• Assigned task: From the records below, find each line with the string "chuva" and copy it.

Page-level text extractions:
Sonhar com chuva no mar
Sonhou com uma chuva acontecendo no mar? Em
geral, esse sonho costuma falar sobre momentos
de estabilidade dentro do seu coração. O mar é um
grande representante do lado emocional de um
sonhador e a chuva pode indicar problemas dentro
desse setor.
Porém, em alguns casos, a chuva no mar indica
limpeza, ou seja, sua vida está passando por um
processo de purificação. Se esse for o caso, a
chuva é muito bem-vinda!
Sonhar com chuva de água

• Your solution:
Sonhar com chuva no mar
Sonhou com uma chuva acontecendo no mar? Em
sonhador e a chuva pode indicar problemas dentro
Porém, em alguns casos, a chuva no mar indica
chuva é muito bem-vinda!
Sonhar com chuva de água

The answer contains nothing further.